Permalink Reply by Joe Mama on June 13, 2012 at 6:18pm Two stories - the first time number one son had night terrors - he screamed and screamed and we had no idea what was wrong. We stripped him and searched for spider bites and bruises and checked his temp and tried to feed him and changed his diaper and bounced him and sang to him and cried along with him. It was the longest half hour of my life.
Second time was really a extended time after my first pregnancy when I was trying to breastfeed. I lost so much blood (stupid placenta, stupid incompetent doctor) that I wasn't ever able to make milk, but I was pumping every 90 minutes around the clock until the blood collected in the tiny little jars that were supposed to fill with milk for my beautiful little boy. I cried everytime.
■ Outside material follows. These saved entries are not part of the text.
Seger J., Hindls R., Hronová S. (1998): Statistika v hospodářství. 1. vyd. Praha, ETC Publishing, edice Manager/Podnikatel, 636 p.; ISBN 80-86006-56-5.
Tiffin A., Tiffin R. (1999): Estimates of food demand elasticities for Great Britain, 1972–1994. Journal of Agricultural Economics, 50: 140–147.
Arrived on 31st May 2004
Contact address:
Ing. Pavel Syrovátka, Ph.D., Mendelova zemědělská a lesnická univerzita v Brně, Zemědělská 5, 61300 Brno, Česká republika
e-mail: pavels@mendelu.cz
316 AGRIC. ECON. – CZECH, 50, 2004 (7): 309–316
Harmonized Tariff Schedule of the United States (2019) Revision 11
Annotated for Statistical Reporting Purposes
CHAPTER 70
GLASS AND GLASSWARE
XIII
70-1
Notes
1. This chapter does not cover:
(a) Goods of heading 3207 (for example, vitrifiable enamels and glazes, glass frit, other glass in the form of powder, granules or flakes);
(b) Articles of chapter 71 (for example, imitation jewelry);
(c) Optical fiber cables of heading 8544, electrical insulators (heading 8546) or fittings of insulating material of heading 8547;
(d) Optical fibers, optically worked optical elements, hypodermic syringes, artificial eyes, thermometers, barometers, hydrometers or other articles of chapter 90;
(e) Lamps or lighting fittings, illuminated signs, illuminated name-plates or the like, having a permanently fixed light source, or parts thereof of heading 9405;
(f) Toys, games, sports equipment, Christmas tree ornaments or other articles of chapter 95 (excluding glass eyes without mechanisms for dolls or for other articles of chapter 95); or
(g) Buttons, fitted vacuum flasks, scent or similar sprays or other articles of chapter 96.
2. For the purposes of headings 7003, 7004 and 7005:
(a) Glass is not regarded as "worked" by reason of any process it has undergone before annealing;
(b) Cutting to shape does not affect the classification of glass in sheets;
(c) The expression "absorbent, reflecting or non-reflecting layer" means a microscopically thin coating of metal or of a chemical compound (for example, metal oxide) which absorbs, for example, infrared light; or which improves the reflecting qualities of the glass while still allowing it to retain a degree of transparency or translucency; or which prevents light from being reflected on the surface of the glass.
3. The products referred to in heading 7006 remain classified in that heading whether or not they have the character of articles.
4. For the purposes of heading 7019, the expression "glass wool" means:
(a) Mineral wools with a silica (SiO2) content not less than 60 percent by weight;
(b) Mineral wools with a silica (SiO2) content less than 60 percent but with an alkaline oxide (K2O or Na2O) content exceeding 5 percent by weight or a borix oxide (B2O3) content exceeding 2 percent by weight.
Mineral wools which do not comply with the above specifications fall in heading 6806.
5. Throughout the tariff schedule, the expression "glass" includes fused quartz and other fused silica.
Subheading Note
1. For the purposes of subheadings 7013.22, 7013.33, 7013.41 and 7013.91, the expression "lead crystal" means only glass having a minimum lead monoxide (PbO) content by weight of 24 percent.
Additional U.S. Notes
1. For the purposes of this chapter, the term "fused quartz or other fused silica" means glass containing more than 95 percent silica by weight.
After almost a week Michael took the pump away and hid it.
This past Friday when A broke his leg. We were in the ER and the docs had to straighten and splint it, since there were no openings for surgery until the next day. Mr. S took N to the waiting room, but I had to hold poor A down while they pulled it straight and splinted it. Even with morphine, he screamed so much that I was shaking after it was done. And then again on Monday when the therapist came in to show him how to use the walker. He was scared to death that it would hurt like it did when they straightened it and we had to make him get up and try it. Poor thing was terrified and begging us to please just carry him back to the bed and don't make him try to stand and walk and my heart was breaking for him even while I was making him do what she said and get back in it his own self. It has been a fairly traumatizing weekend all around.
Permalink Reply by kommishoner on June 13, 2012 at 9:22pm Soooo, I'm feeling a little perspectived right now. I'm sorry all of you have been through these things.
Permalink Reply by guinnessgoddess on June 14, 2012 at 7:31am When A and E were a day old, the nurse was bathing E while I nursed A. A started crying harder than she had in her 24 hours of existence, and I called the nurse's attention to it; she said A must be feeling sympathy for her sister, who was rather displeased with being bathed. Then I shouted, "She's turning blue" and I watched A's head turn the most troubling deep blue. The nurse turned, grabbed A, and ran down the hall with her. I tried to get up and stumble along but what with the c-section, it was difficult. My father followed the nurse. They both came back and caught me as I collapsed in the hospital hallway. The nurse explained that they had to suction A's lungs out: because she had been about to crown when I had my emergency c-section, they figured she'd purged her lung content in the birth canal, so hadn't suctioned her lungs as they had her sister's. She said A would be fine and said, sympathetically, "Welcome to motherhood and your first of hopefully not many, but likely a few more, moments of feeling like this."